Posted on Sunday, November 21, 2010 in civil liberties, human rights, surveillance society
Post-Blair/Brown Labour hasn’t yet started to define itself coherently, and there were initial fears that new Shadow Home Secretary Ed Balls would use his new (and unlikely) position to attack the ConDems from the right on civil liberties, but he’s hinting the opposite:
Mr Balls, in his first newspaper interview since being appointed shadow home secretary, admitted Labour’s policies under Tony Blair and Gordon Brown, which led to failed attempts to get Parliament to pass laws to permit suspects to be detained without charge for 90 and 42 days, had been a mistake.“Even 42 days was a step too far,” he said.“Our reputation as a party which protected liberty as well as security suffered as a result.“Our approach should always be that if the evidence shows we can go down from 28 days without impeding the police and security services from doing their jobs, then we ought to do it.”

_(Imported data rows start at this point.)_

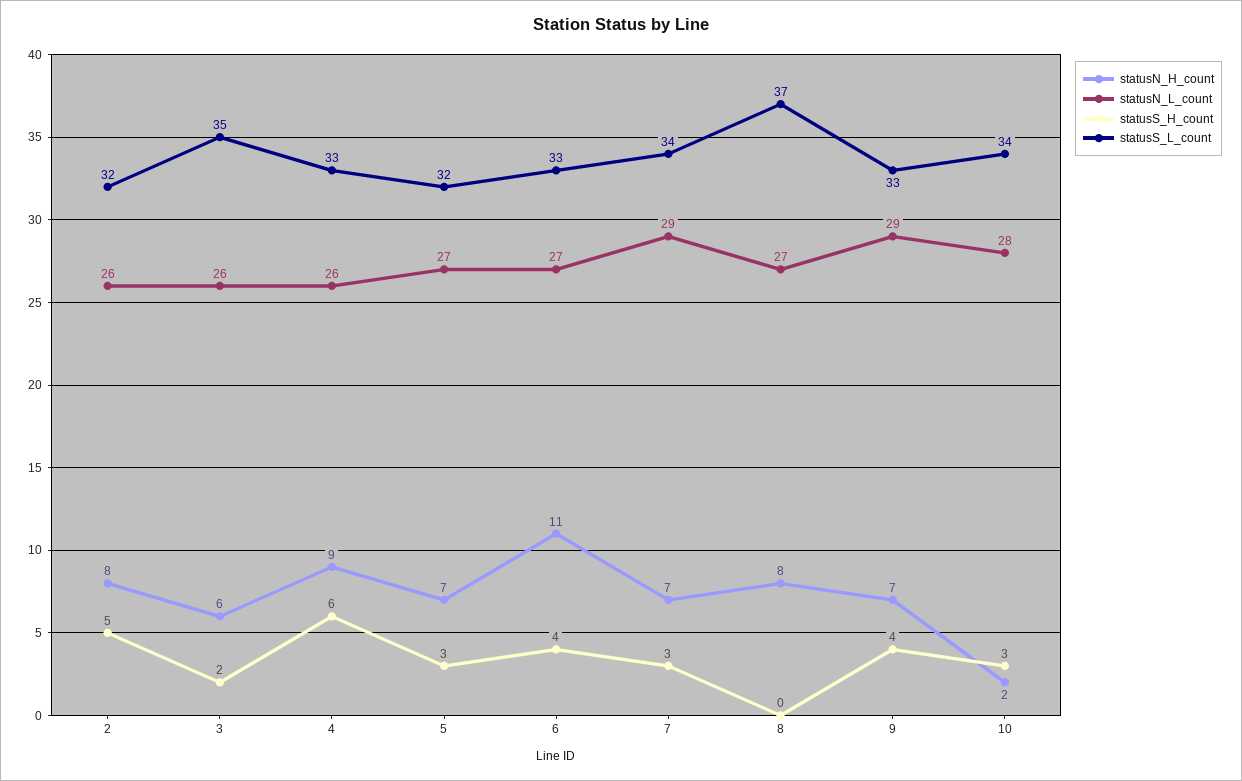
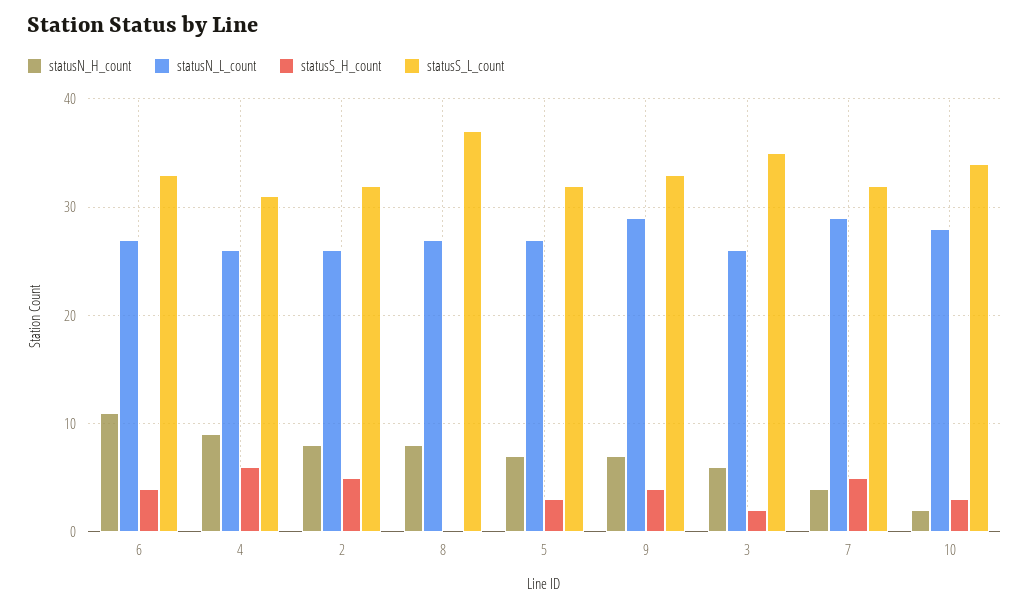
statusS_L_count, 4: 33 -> 31
statusN_H_count, 7: 7 -> 4
statusS_H_count, 7: 3 -> 5
statusS_L_count, 7: 34 -> 32

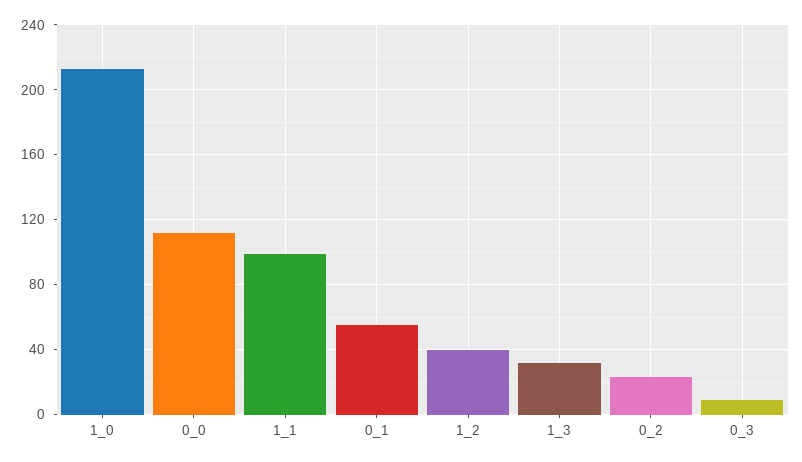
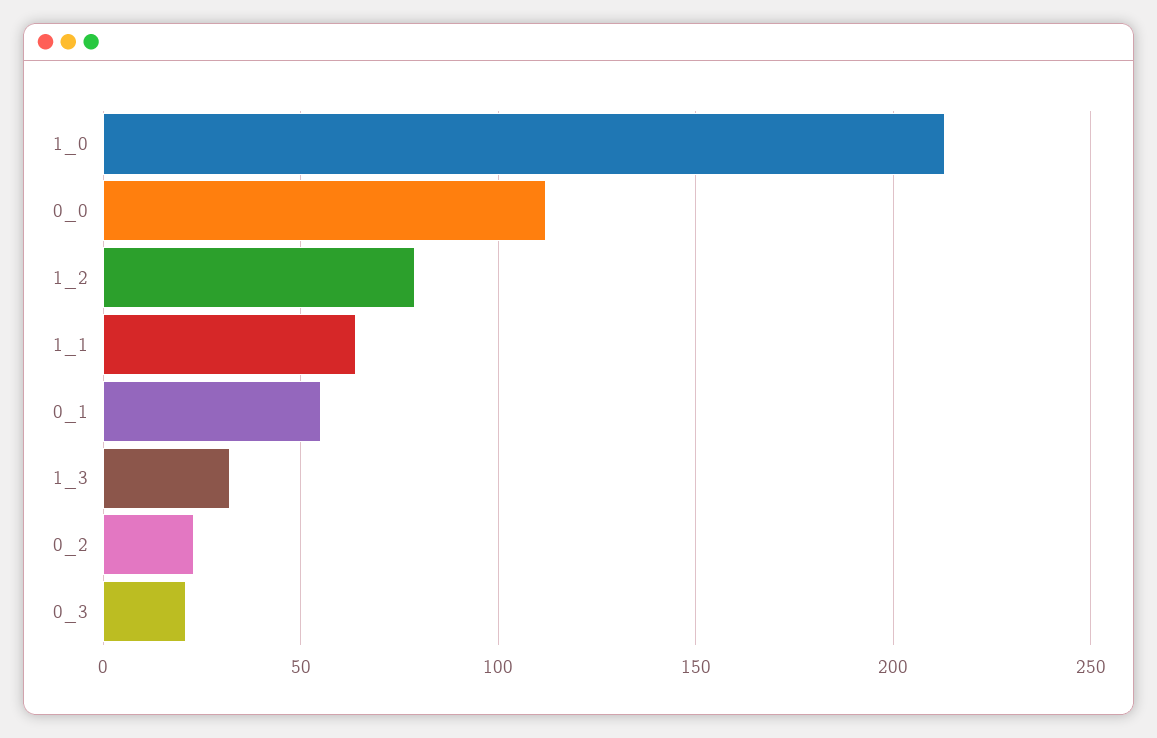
1_1: 100 -> 65
1_2: 40 -> 80
0_3: 10 -> 20

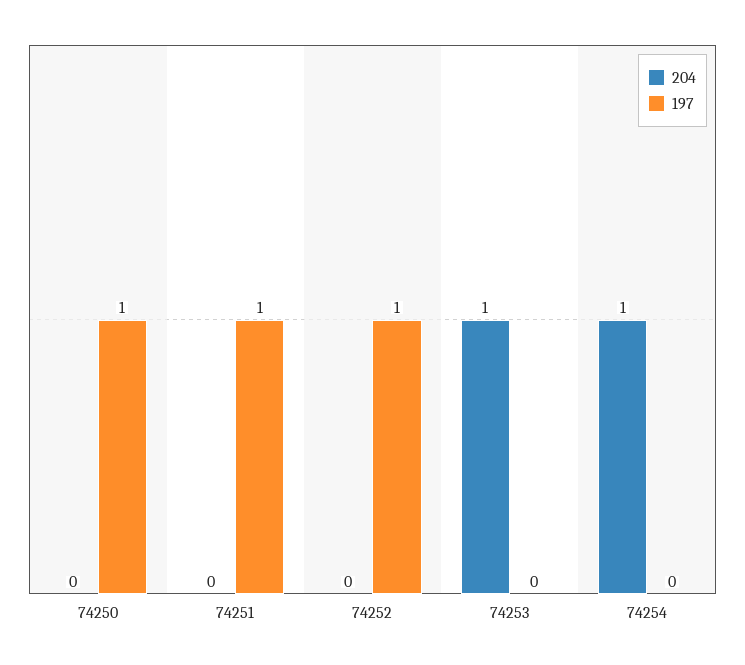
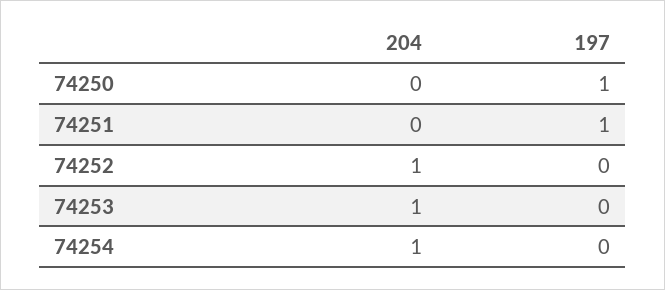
204, 74252: 0 -> 1
197, 74252: 1 -> 0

Very interesting and quite unexpected. It suggests that someone somewhere in the Shadow Cabinet does appreciate there were concrete reasons why the progressive vote dashed away from them in their millions throughout their time in office. Disturbing that he was at the heart of the New Labour project, but David Cameron has proven it’s entirely possible to have presented seriously authoritarian policies to the electorate in the past and yet find a way back from their failure to connect. The question for me though is more whether or not this is typically cynical Labour policy triangulation – are they doing it for the right reasons or are they saying they believe in it to put the ConDems on the back foot? The evidence there is far from clear, with Balls sounding a bit better on control orders:
“They are such exceptional measures that in an ideal world of course we would want to manage without them.”Labour would be prepared to consider alternative methods, such as a combination of covert surveillance and travel restrictions, he added.His comments come at a tricky time for Labour, with the party gripped by renewed in-fighting during the two-week paternity leave taken by party leader, Ed Miliband.Mr Balls said: “I’m quite clear we must always strike a balance between protecting our country from the risks of terrorist attacks on the one hand, and preserving our democratic freedoms and fundamental liberties on the other: it should never be a case of one or the other.”
Well it’s good news that he understands that politically security and liberty can no longer (at least easily) be traded off against one another for cheap political gain. Or does he:
Balls was also on The Andrew Marr Show this morning, where he fleshed out his position. He reaffirmed his support for a 14-day limit but warned that the coalition was “way too” liberal on CCTV and the DNA database.
So in that respect he’s back to sounding like Alan Johnson at his worst. Remember his particularly vile advert on just this issue? It sounds like the Kampfner ‘pact’ is shifting in its formulation, and given that the signs that the Tories might not rescind control orders, it appears reconstituting across the political borderlines. Excellent that there appears to be a debate being had, but it’s not remotely clear who’s listening to what and to what end.